Intriguingly, recent studies have indicated that single nucleotide polymorphisms, large-scale genomic rearrangements, and somatic mutations, can affect enhancer activity and by that contribute to tumour development and it' s aggressiveness. However, systematic identification of enhancer functions was hampered by the lack of tools to perform unbiased functional genetic screens.
The Agami lab therefore devised a novel approach for this purpose by utilizing the genome editing CRISPR tool. They presented two proof-of–concept genetic screens to identify and characterize functional enhancers in their native environment. This resulted in the identification of potential tumour suppressive and oncogenic enhancers that are targets of p53 and estrogen receptor.
Additionally, they showed that this technology is suitable for de novo identification of novel enhancer elements using a genomic tiling approach (Korkmaz et al., Nature Biotech. 2016; Elkon et al., Nature Biotech. 2017; Han et al., Genome Biology 2018, Lopes et al., Cancer letters 2018 ).

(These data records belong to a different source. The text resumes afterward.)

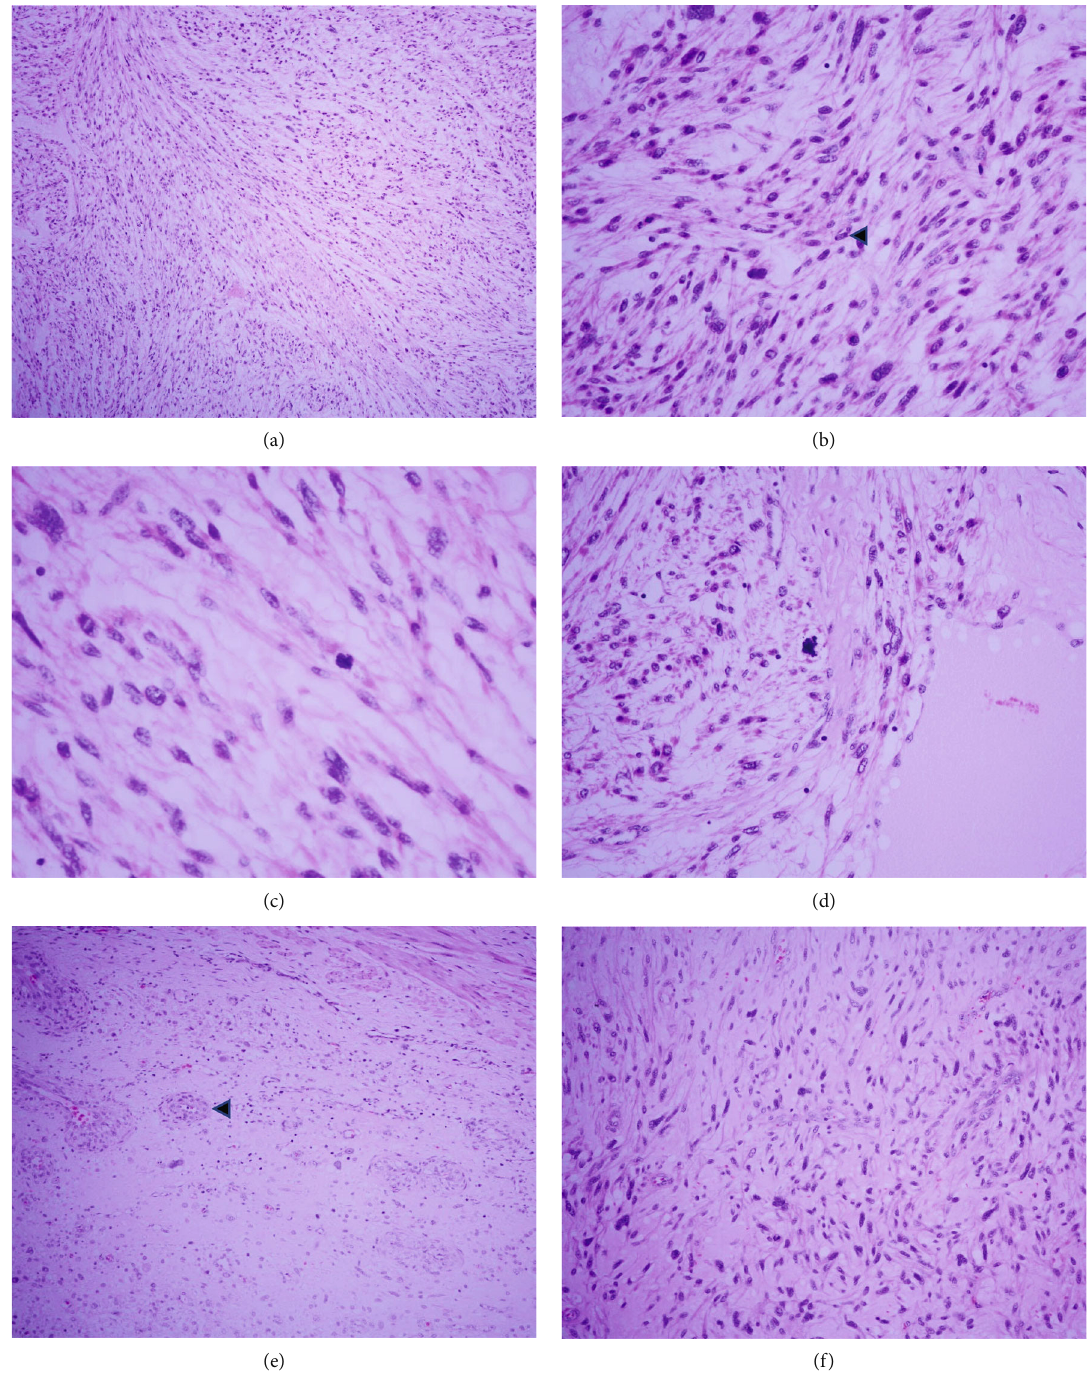
Figure 6: (a) Low power magni fi cation of leiomyosarcoma reveals typically intersecting 90-degree angle fascicular arrangement of spindle cells. (b) High magni fi cation area shows scattered pleomorphic hyperchromatic cells with typically “ cigar-shaped ” nuclei (arrowhead) and eosinophilic cytoplasm. (c) and (d) Reveals increase mitotic activity with atypical forms. (e) and (f) Sections from the main vessel show the neoplasm derived from the tunica media of the vessel (arrowhead) and high magni fi cation reveals signi fi cantly cytologic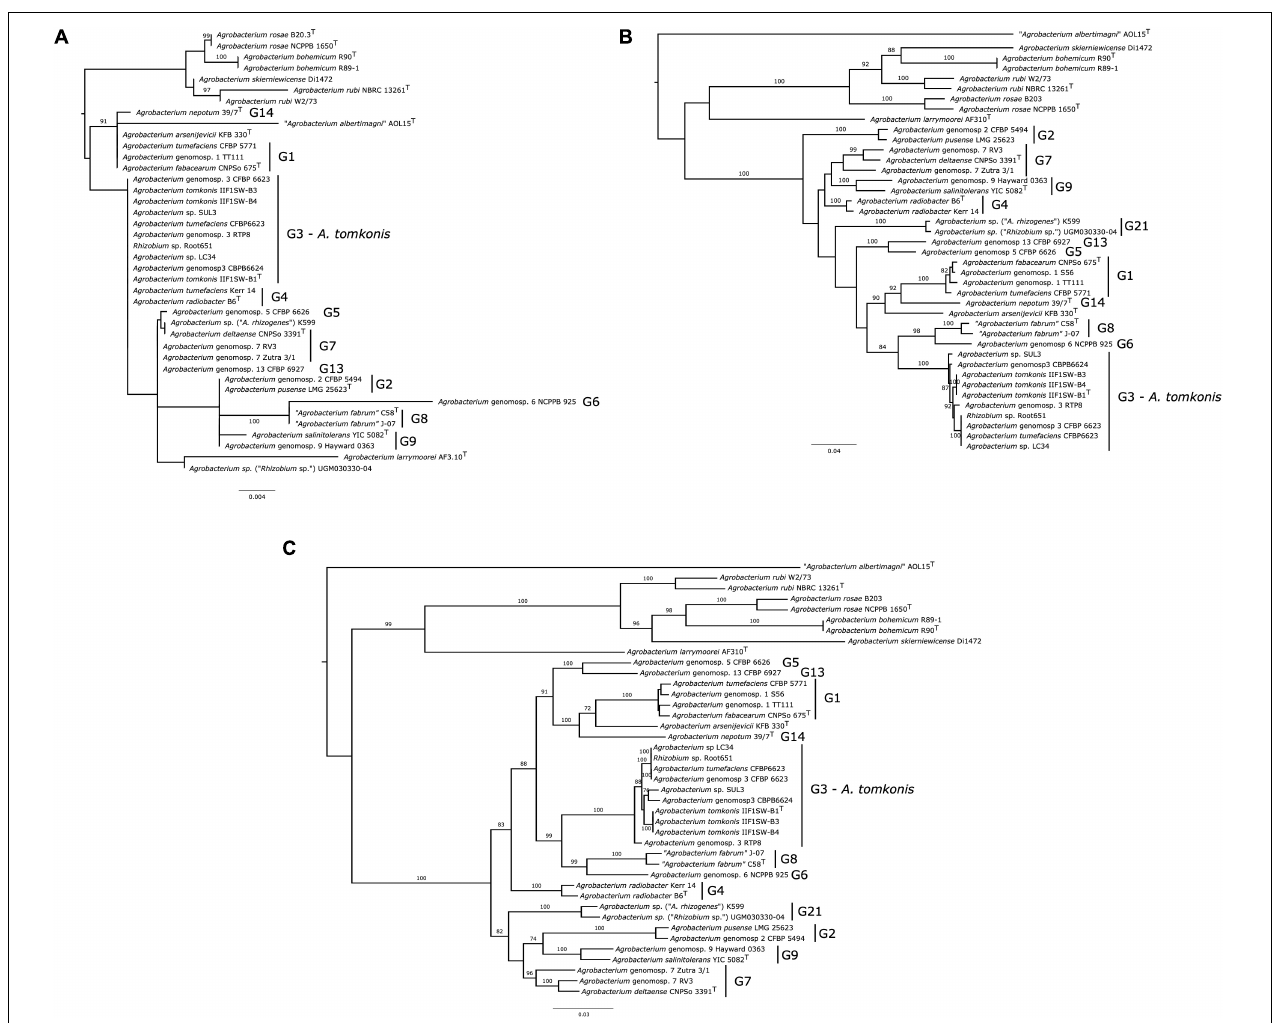
FIGURE 1 | Phylogeny of 40 Agrobacterium spp. strains based on 16S rRNA gene, gyrB , and MLSA. Conserved marker gene phylogenies of 40 Agrobacterium distinct strains (41 when including the two published genome versions for strain CFBP 6623. (A) 16S rRNA gene phylogeny, based on 1,602 aligned positions), rooted with sequence from Rhizobium leguminosarum USDA 2370 T ; (B) gyrB gene phylogeny, based on 2,477 aligned positions; (C) multi-locus sequence analysis phylogeny, based on the concatenated alignments of genes parE , gyrB , recA, and rpoB , resulting into 9,968 aligned positions. All gene sequences were extracted from the 41 studied and then aligned with Clustal Omega (for coding genes, alignment was performed at the protein level and then reverse-translated into codons). Maximum-likelihood trees were inferred with RAxML-NG 1.0.0 under the model GTR + FO + G4m, taking the best of 20 independent inferences, started with 10 random trees and 10 parsimony-optimized tree. Branch supports were estimated with 200 Felsenstein bootstrap trees. Only branch support over 70% are displayed; full information on the trees are available at https://doi.org/10.6084/m9.figshare.14792148; https://doi.org/10.6084/m9.figshare.14792169;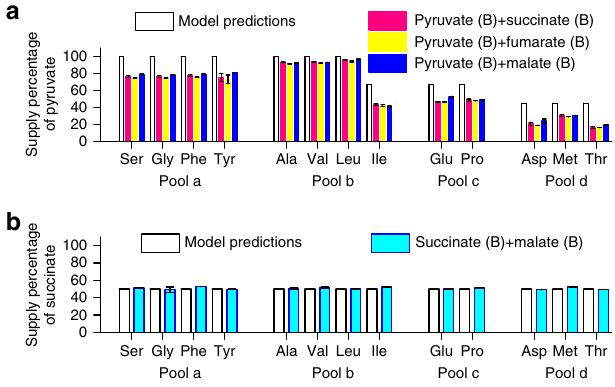
Fig. 4 Suppliers of precursor pools in B + B cases. Vertical axes are the percentages of the carbon atoms from the fi rst of the two sources indicated. Model predictions (in hollow bars, see Supplementary Table 4) are shown together with experimental results (in color bars). The source supplier of representative amino acids in Pools a – d was measured using 13 C labeling (raw data from M-57 fragment; see Methods for details). Error bars represent standard deviations. Source data are provided as a Source Data fi le. a Pyruvate mixed with another Group B carbon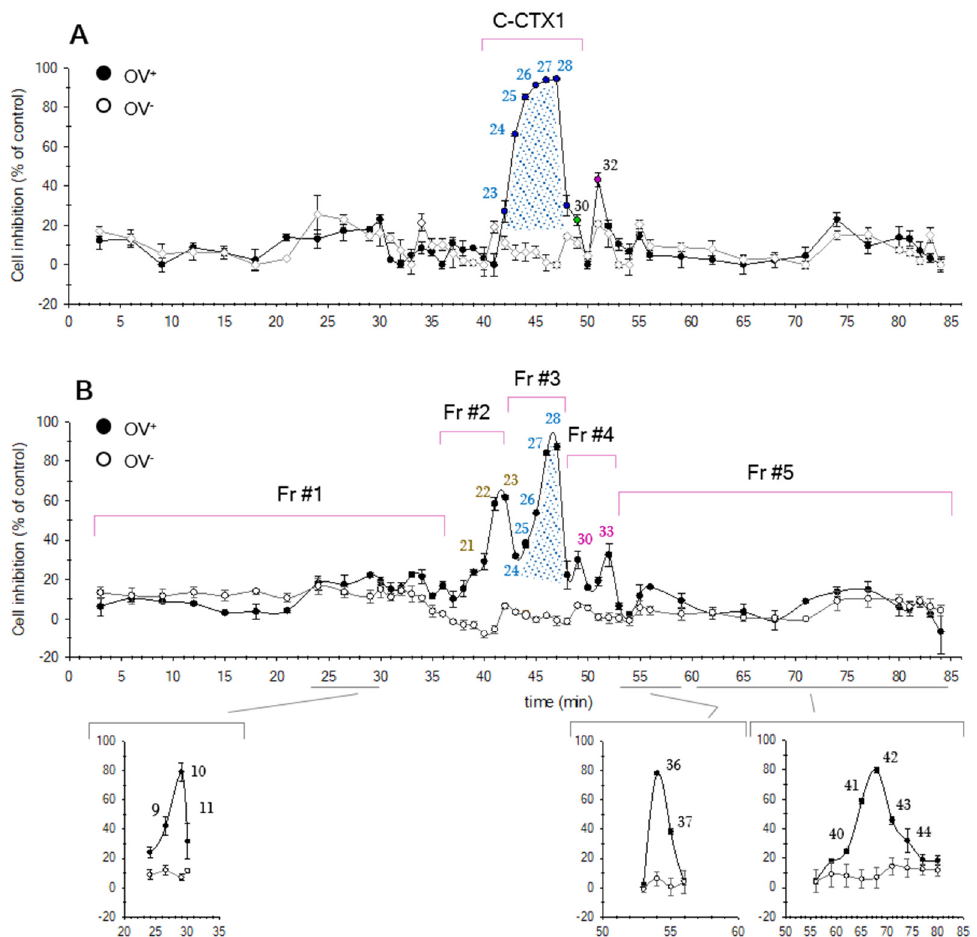
Figure 4. Example of the N2a toxicity profile after the HPLC fractionation of ( A ) Authentic C-CTX standard; ( B ) Naturally contaminated fish sample highlighting the main toxic regions. CTX-like compounds were collected in a total of five fractions: Fr #1, Fr #2, Fr #3, Fr #4, and Fr #5.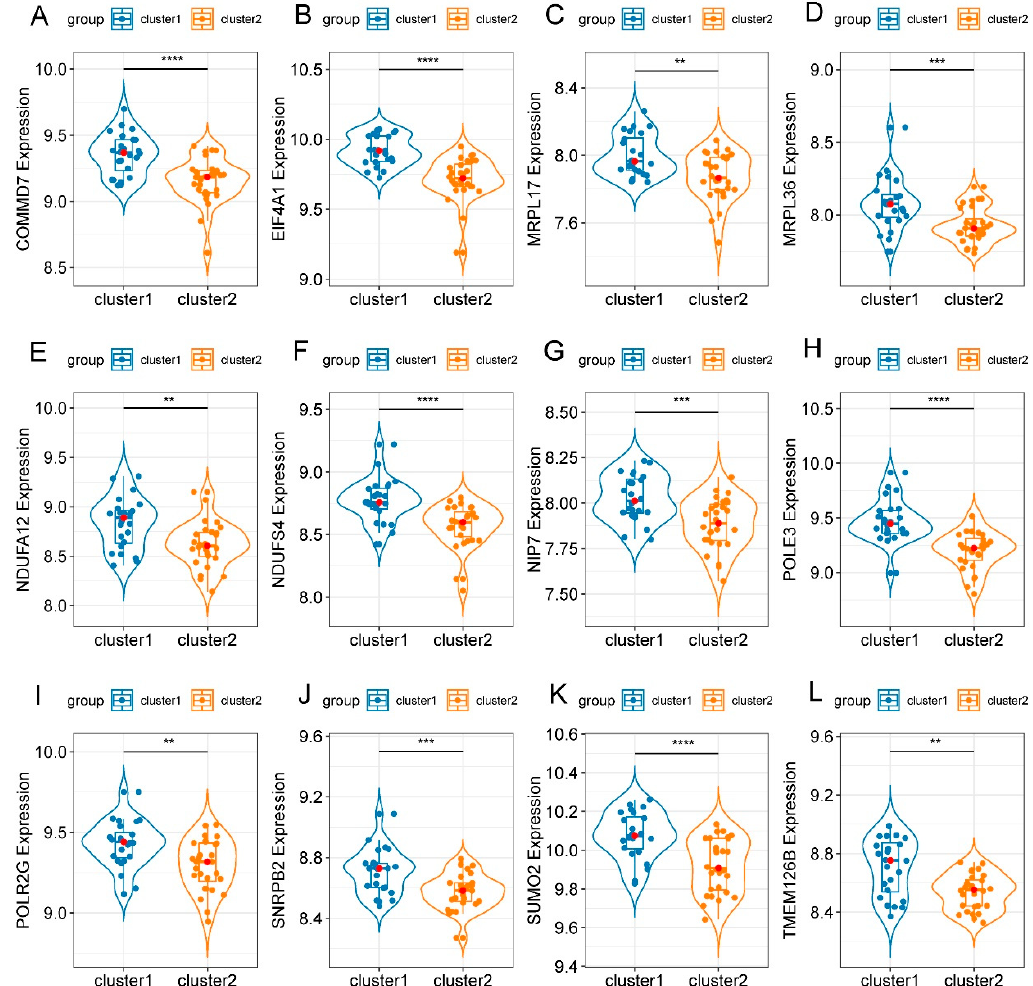
Figure 8. Violin diagrams demonstrate the expression levels of hub genes in the two clusters. ( A – L ) The expression levels of the 12 hub genes were consistently higher in cluster 1 than in cluster 2. The asterisks indicate that the differences are statistically significant. ** p < 0.01, *** p < 0.001, **** p < 0.0001.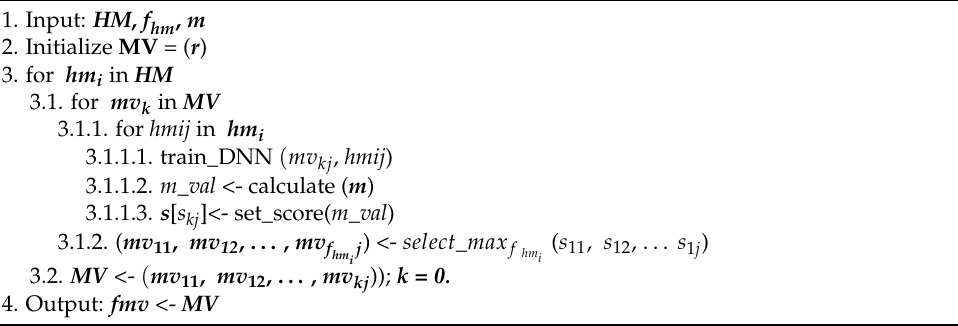
Table 2. Pseudocode of the proposed tuning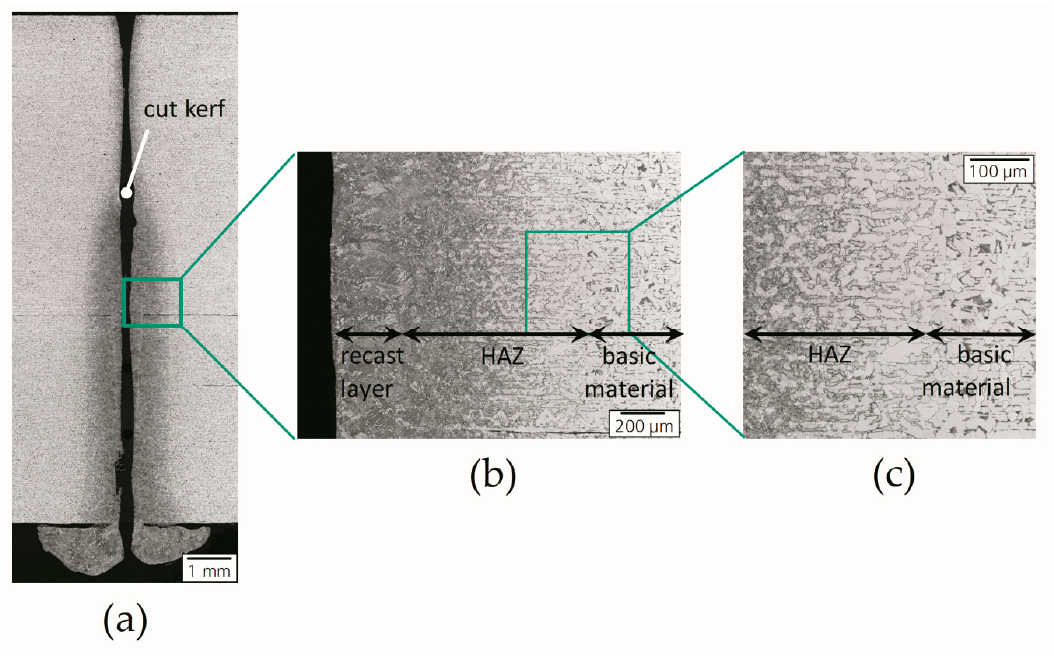
Figure 5. Microscopically images of polished and etched cross-sections of 12 mm laser beam fusion cut mild steel using static beam shaping indicates the cut kerf, recast layer, heat affected zone (HAZ), and basic material at different magnifications: a) 20fold; b) 100fold; c) 250fold.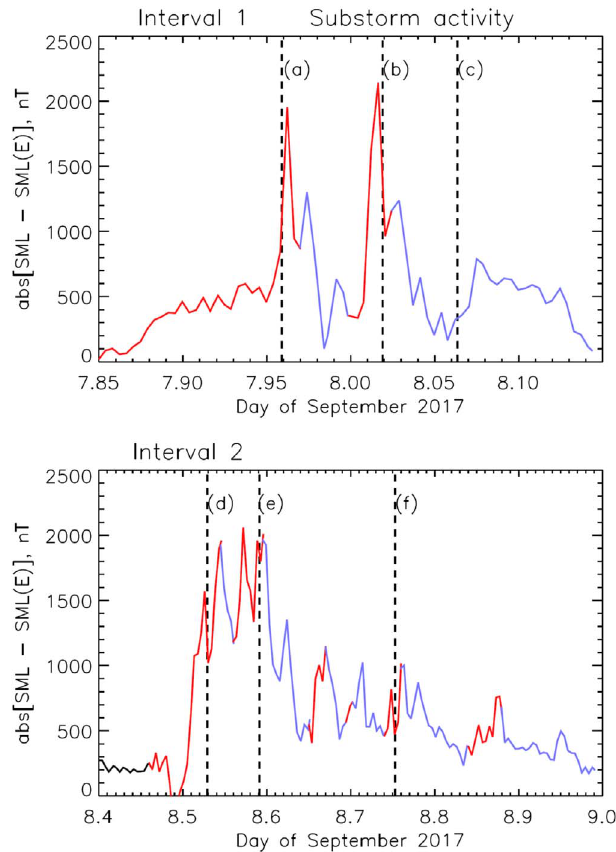
Fig. 9. The SML index with solar wind component removed (cid:1) (SML (cid:1) SML( )) to highlight potential substorm conditions during Interval 1 and Interval 2, on 7 – 8 September 2017. Substorm phases are identi fi ed using the gradient of a 30-min sliding box-car window, which is colour-coded by red intervals to indicate expansion phases, and blue intervals to indicate recovery phases. The times of large d H /d t events, (a) – (f), are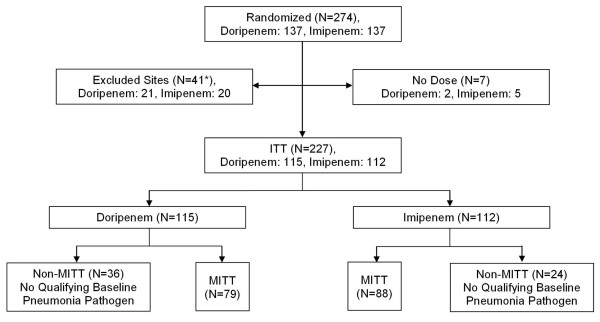
Patients enrolled and analyzed. ITT, intention-to-treat; MITT, Microbiological intention-to-treat. *Prior to study termination the Marketing Authorization Holder for the study identified five study sites (three in Guatemala, one in Germany, one in the United States), following independent internal reviews and re-monitoring by a contract research organization (CRO), that were found not to have adhered to the study protocols, or the study logs could not verify protocol adherence, and thus their data were excluded from the primary analyses.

Altogether, the Agami lab paved novel ways to expand the utility of the CRISPR tool to explore in an unbiased manner the functions of the non-coding genome under normal and pathological conditions. A granted subsidy from the Dutch government allows the Agami group to explore this technology further and gain a more comprehensive view of enhancer functions in cancer.
Transcription and translation are two main pillars of gene expression. Due to the different timings, spots of action and mechanisms of regulation, these processes are mainly regarded as distinct and generally uncoupled, despite serving a common purpose. The Agami team suspected a connection between transcription and translation.
Interestingly, genome- wide analyses and in vitro experiments supported such a link between the
rate of transcription and the efficacy of translation. Moreover, the group identified m6A modification of mRNAs as a mediator of this connection.
This study uncovered a general and widespread link between transcription and translation that is governed by epigenetic mRNA modifications (Slobodin et al., Cell 2017).
The ends of most message RNAs (mRNAs) are cleaved and
polyadenylated, a process that is required for mRNA function. Recent discoveries revealed that a large proportion of human genes contain more than one polyadenylation site. Therefore, alternative cleavage and polyadenylation (APA) is a widespread phenomenon that generates mRNAs with alternative 3’ ends.
Potentially, APA generates isoforms differing in their coding and non-coding regions and provides an important regulatory layer of gene expression. However, whether and how APA is regulated was largely unknown.
The Agami lab developed a reporter- based RNAi screen and devised a genome-wide approach to detect 3’- ends of mRNAs. With these tools, they identified the gene PABPN1 as a regulator of APA (Jenal et al., Cell 2012). Interestingly mutations in PABPN1 causes the autosomal dominant oculopharyngeal muscular dystrophy (OPMD).
As predicted from their experiments, indeed the expression of mutant PABPN1 in both a mouse model of OPMD and human cells elicited 3’-UTR shortening, linking for the first time APA with a genetic disease. Additionally, the team explored, on a transcriptome-wide scale, APA events that are associated with cancer and heart disease (Elkon et al., Genome Biol. 2012; Morris et al., Clin. Cancer Res. 2012; Elkon et al., Nature Rev. Genetics 2013; Creemers et al., Circ. Res. 2016; Hoffman et al., PLOS Genet. 2016).